I looked up the thread you mentioned including your citation, and I’ll admit it gave me pause. However, the poster scotth was making broad claims (“This is an extremely common misconception even of writers of magazine about motorcycles”) but neither giving cites nor providing his own qualifications. The article you cited is interesting and may be entirely correct, although we don’t see the qualifications of James R. Davis to write such an article and there is no further citation in the article.

That said, I must add that I have ridden machines like JetSkis and have noticed that they I was surprised to find that they can be countersteered in the total absence of a rotating wheel, so perhaps geometry does play a large role.

In case it’s still not clear…

A body in motion tends to stay in motion, at the same speed and in the same direction. That’s true for a motorcycle+rider. When you turn the handlebar to the right, the front wheel starts moving to the right, but the bulk of the mass still wants to go in a straight line. The end result is that the wheels move off to the right from under you. The center of mass is no longer above the wheels, so the bike+rider starts to fall to the left. That’s the whole purpose of counter-steering.

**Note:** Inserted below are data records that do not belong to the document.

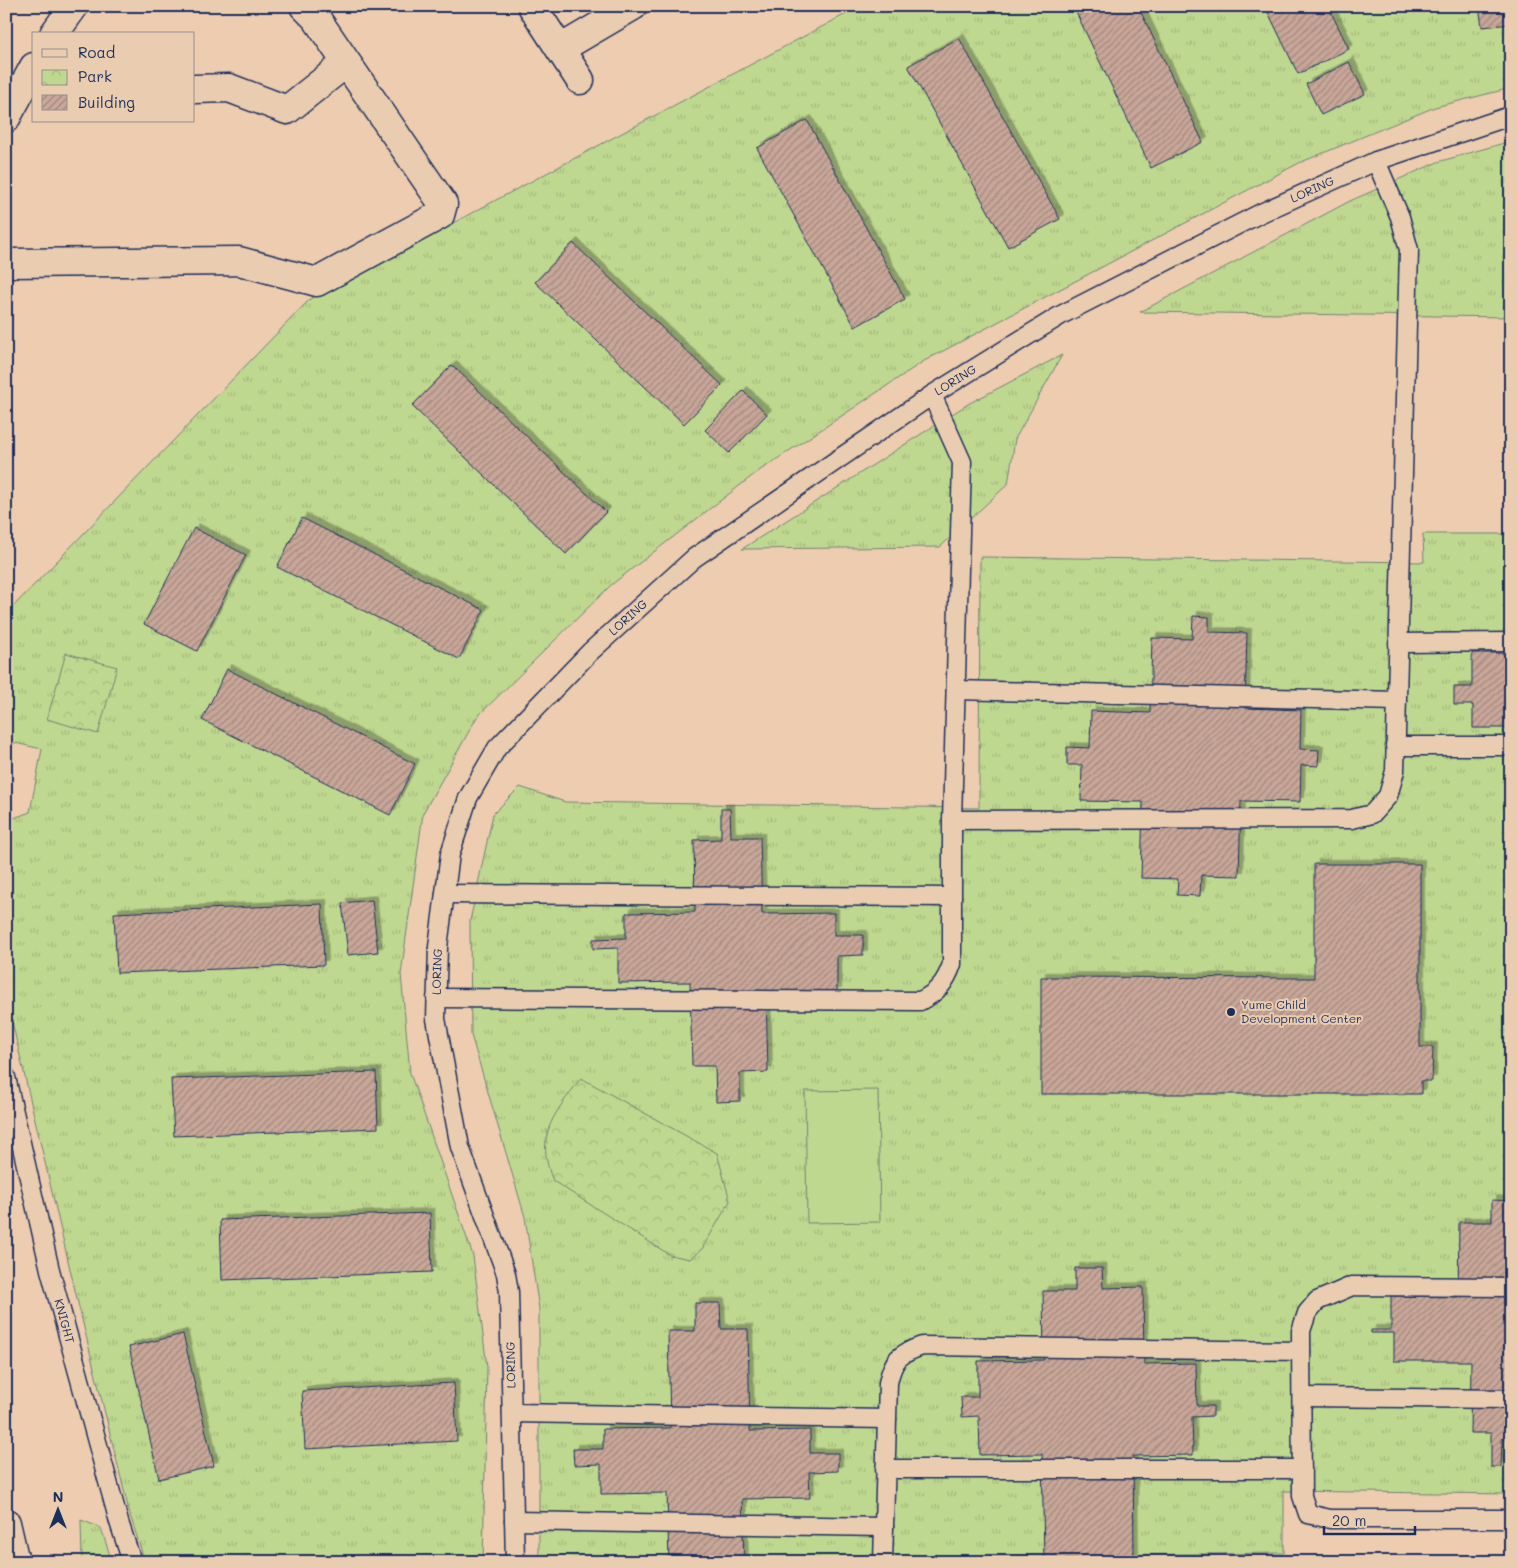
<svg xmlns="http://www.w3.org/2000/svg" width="1517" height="1568" font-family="Mali,sans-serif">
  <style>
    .grass { fill: url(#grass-tufts); stroke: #6d8476 }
    .park { fill: url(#park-crowns); stroke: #6d8476 }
    .pitch { fill: #bfd88f; stroke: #6d8476 }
    .building { fill: url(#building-hatch); stroke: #1b2f5e; filter: url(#shadow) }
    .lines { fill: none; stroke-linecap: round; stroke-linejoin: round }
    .lane-casing { stroke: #1b2f5e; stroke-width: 21 }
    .street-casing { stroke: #1b2f5e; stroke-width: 31 }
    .secondary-casing { stroke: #1b2f5e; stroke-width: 31 }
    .lane { stroke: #eacdb1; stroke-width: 18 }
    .street { stroke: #eacdb1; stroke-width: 28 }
    .secondary { stroke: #eacdb1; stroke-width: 28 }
    .poi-dot { fill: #1b2f5e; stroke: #eacdb1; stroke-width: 2 }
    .labels { text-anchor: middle; stroke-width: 4; stroke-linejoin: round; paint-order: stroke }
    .street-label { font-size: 12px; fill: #1b2f5e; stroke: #eacdb1 }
    .poi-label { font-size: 12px; fill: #1b2f5e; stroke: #eacdb1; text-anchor: start }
  </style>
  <defs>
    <pattern id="grass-tufts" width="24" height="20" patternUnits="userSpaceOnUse" patternTransform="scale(1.25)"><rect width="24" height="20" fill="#bfd88f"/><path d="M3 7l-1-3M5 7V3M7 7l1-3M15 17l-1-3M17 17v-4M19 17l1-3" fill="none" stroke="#a4ba7e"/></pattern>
    <pattern id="park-crowns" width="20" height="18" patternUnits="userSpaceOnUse" patternTransform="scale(1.25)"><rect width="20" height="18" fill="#bfd88f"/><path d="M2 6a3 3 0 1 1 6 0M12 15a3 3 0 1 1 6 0" fill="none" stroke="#a4ba7e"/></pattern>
    <pattern id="building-hatch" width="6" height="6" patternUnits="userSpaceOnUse" patternTransform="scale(1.25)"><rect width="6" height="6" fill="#c8a698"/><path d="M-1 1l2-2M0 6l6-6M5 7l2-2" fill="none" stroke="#a2887f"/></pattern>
    <filter id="shadow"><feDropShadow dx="4.5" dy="-4.5" stdDeviation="0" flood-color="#0004"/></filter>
  </defs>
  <rect width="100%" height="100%" fill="#edccaf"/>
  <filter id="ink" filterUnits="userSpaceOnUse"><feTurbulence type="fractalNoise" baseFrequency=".02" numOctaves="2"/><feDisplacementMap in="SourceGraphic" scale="10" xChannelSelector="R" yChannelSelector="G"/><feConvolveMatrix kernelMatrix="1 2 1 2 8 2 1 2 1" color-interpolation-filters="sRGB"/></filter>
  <g filter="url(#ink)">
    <!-- grass -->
    <g class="grass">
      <polygon points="861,6 1511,6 1511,88 1435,107 1299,163 924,361 756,473 611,585 477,717 423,813 401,974 410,1073 473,1256 487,1367 483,1562 145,1562 130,1515 78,1303 6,996 6,821 30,812 42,749 6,741 6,614 310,299"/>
      <polygon points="1511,141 1511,317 1140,312 1350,201 1438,162"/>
      <polygon points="1062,355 1015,439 1008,484 940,547 742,549 968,404"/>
      <polygon points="1423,534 1511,534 1511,1494 1284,1491 1284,1553 858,1558 858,1562 539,1562 539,1309 525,1217 471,1035 470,921 493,814 520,787 565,802 979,808 980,557 1424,562"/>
      <polygon points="81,1520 101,1528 112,1562 82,1562"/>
    </g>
    <!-- park -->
    <g class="park">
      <polygon points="66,653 117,667 98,734 47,719"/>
      <path d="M581,1078L717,1153L730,1201L702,1249L690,1259L670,1255L553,1181C534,1134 554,1115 581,1078Z"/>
    </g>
    <!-- pitch -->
    <polygon class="pitch" points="878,1090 880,1222 807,1223 805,1091"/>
    <!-- building -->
    <g class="building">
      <polygon points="1073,6 1138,6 1203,142 1151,168"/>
      <polygon points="1265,6 1328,6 1349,49 1298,74"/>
      <polygon points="1479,6 1511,6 1511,24 1482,27"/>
      <polygon points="959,38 1060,219 1008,247 908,66"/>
      <polygon points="1349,62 1365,94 1321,115 1306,84"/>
      <polygon points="807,120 905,299 855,327 757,148"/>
      <polygon points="573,243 722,385 684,424 535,282"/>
      <polygon points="452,365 606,512 566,554 412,406"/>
      <polygon points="743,391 767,414 729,453 705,430"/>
      <polygon points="302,518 484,610 459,659 277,567"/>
      <polygon points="194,528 246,555 197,651 144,624"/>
      <polygon points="1193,616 1209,617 1209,632 1247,633 1245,708 1301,710 1300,749 1319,750 1318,766 1301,765 1300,802 1241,801 1239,876 1201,875 1200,896 1177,895 1178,879 1141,878 1143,802 1081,801 1082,765 1067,765 1067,747 1090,748 1091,711 1150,713 1152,638 1192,639"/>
      <polygon points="1472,653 1511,653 1511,728 1473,728 1473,705 1454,705 1454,687 1472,687"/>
      <polygon points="227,669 415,764 390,815 202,720"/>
      <polygon points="721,809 730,809 731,837 760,837 762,914 834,913 834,935 863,935 863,955 837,956 837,992 766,993 768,1072 740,1073 740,1101 716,1102 715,1066 692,1066 690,982 618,983 618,948 593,949 593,939 626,938 626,913 695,912 694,840 721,839"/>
      <polygon points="1314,864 1420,864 1420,1047 1433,1047 1432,1081 1421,1081 1421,1094 1041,1094 1041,977 1314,978"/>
      <polygon points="372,900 378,952 348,955 342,903"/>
      <polygon points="322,904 324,965 117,973 114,913"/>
      <polygon points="376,1072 378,1128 174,1136 171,1079"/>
      <polygon points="1492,1200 1511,1201 1511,1438 1502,1438 1501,1467 1491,1467 1491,1433 1470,1433 1471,1361 1394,1361 1394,1333 1371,1333 1371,1330 1391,1330 1391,1296 1458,1297 1459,1222 1492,1222"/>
      <polygon points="430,1213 432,1272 222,1280 220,1220"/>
      <polygon points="1075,1268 1102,1268 1103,1288 1143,1287 1144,1364 1196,1363 1197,1406 1213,1406 1213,1416 1192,1417 1193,1455 1133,1456 1134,1558 1044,1560 1042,1454 980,1455 979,1416 962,1417 961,1397 978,1397 978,1361 1044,1360 1043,1291 1075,1291"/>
      <polygon points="695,1303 720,1303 721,1329 748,1329 750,1431 810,1430 810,1453 838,1453 838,1471 809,1472 810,1498 742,1499 744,1562 669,1562 667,1493 601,1494 601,1464 574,1465 573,1449 603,1449 603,1429 670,1428 668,1331 695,1331"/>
      <polygon points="183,1334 214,1466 159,1479 129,1347"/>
      <polygon points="454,1383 457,1441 305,1449 302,1391"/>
    </g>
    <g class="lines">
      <defs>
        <g id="lane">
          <polyline points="1398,643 1511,642"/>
          <polyline points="956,690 1397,701"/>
          <polyline points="1395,746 1511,746"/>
          <polyline points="952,820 1352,819 1372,814 1388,796 1395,771 1409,250 1400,217 1376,161"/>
          <polyline points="445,894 952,897"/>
          <path d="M436,998L920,1001C937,993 946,982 952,964V820L962,462L932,395"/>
          <path id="s1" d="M6,1077L50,1270L119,1522L132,1562"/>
          <polyline points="1511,1287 1352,1286 1317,1301 1307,1313 1301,1331 1302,1496 1308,1514 1330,1519 1511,1519"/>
          <polyline points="1302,1397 1511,1399"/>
          <polyline points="512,1413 887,1419"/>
          <polyline points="885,1469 1302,1469"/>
          <polyline points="514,1521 884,1527"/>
          <path id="s2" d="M515,1562L509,1292L506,1274L460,1147L436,1019L438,947L450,854L468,798L497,748L590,652L694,558L932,395L1061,315L1261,213L1376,161L1504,118L1511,117"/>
          <path d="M883,1562L888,1383C893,1359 899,1354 922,1346L1301,1351"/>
        </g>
        <g id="street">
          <polyline points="532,6 580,80"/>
          <polyline points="560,49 633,6"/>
          <polyline points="194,89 229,88 287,110 346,63"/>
          <polyline points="6,263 239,261 317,282 440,215 443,204 316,18 304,6"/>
          <polyline points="6,1523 15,1562"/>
        </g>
        <g id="secondary">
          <polyline points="54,34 74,6"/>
          <polyline points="6,118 34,67"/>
        </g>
      </defs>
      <!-- lane casing -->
      <use href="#lane" class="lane-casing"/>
      <!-- street casing -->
      <use href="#street" class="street-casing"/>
      <!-- secondary casing -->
      <use href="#secondary" class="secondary-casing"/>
      <!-- lane -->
      <use href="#lane" class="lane"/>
      <!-- street -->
      <use href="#street" class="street"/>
      <!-- secondary -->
      <use href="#secondary" class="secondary"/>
    </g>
  </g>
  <!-- markers -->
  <circle class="poi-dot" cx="1231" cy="1012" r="5"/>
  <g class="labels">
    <!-- street labels -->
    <g class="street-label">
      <text dy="4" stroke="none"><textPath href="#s2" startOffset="1831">LORING</textPath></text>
      <text dy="4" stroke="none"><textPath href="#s2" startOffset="1426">LORING</textPath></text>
      <text dy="4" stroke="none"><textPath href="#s2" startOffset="1021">LORING</textPath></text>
      <text dy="4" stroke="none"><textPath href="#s2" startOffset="601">LORING</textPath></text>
      <text dy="4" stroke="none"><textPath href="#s1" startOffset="251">KNIGHT</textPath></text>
      <text transform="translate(511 1365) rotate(-91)" y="4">LORING</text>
    </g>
    <!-- poi labels -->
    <g class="poi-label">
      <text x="1241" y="1009">Yume Child<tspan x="1241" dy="14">Development Center</tspan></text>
    </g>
  </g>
  <!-- margin -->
  <rect width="1517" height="1568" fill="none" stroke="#eacdb1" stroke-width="25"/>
  <rect x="12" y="12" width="1492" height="1543" fill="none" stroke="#1b2f5e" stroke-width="2" filter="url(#ink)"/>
  <!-- legend -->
  <rect x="32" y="32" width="162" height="90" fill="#eacdb1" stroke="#978e90"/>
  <rect x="42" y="49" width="25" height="8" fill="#eacdb1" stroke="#978e90"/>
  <text x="78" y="58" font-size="15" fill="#1b2f5e">Road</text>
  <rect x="42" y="70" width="25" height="15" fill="url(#park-crowns)" stroke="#978e90"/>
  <text x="78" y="82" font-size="15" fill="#1b2f5e">Park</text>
  <rect x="42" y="95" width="25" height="15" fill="url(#building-hatch)" stroke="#978e90"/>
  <text x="78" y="108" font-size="15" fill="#1b2f5e">Building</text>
  <!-- north arrow -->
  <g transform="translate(58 1510)" stroke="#eacdb1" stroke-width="4" paint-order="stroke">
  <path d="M0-4L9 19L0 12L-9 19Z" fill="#1b2f5e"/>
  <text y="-8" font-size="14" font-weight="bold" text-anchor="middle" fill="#1b2f5e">N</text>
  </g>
  <!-- scale -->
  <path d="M1324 1526v8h91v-8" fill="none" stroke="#1b2f5e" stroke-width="2.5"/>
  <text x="1332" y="1526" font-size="15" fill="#1b2f5e" stroke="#eacdb1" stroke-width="4" paint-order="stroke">20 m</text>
</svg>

A bicyclist makes up more than 80% of the total man+machine mass. So it is pretty easy to linitiate a turn by weight shifting. In fact it is very easy to ride without touching the bars at all. With a lot of experience on a bicycle, you don’t think about it all. Some riders steer mostly by weight shifting, and some mostly by countersteering…and few of them think about which they are doing.

A motorcyclist makes up 30% or less of the total man+machine mass. It is difficult to steer a small dirt bike with weight shifting alone. It is nearly impossible to steer a heavy street bike by weight shifting. The grand prix racers you see hanging off the inside of the bike are doing so to keep thier foot pegs off the pavement, and keep thier tires contacting the pavement in a more favorable way.
Many new rider’s will have developed a bicycle appropriate habit of steering by weight shift. These riders tend to have an early crash due to running wide in a turn, because “it just wouldn’t turn”. These are typically at reasonable speed for the turn involved.

By countersteering, anyone can cause a motorcycle to turn up to and beyond the limits of traction. If “the bike won’t turn” it is because you are attempting to cause it to lean by shifting your body weight.

Because few bicycle riders can tell you exactly how they make a turn, emphasisiing countersteering to all new motorcyclists makes sure at least when they have that first crash because “it wouldn’t turn” they might have a clue that the machine was not the root of the problem.

It’s the same principle at work. Turning the steering to the left generates a moment that leans the jet ski to the right. Then you must compensate for this. The force of the leaned hull against the water is analogous to the friction force on the tires. It has a normal component and a tangential one pointing inside that makes it turn. Although here the thrust from the jet probably plays a part too.

The same could be said, for instance, for a ski bicycle (single track bicycle with skis for wheels).

Come to think of it, to take the analogy further, it’s kind of like sliding the rear wheel.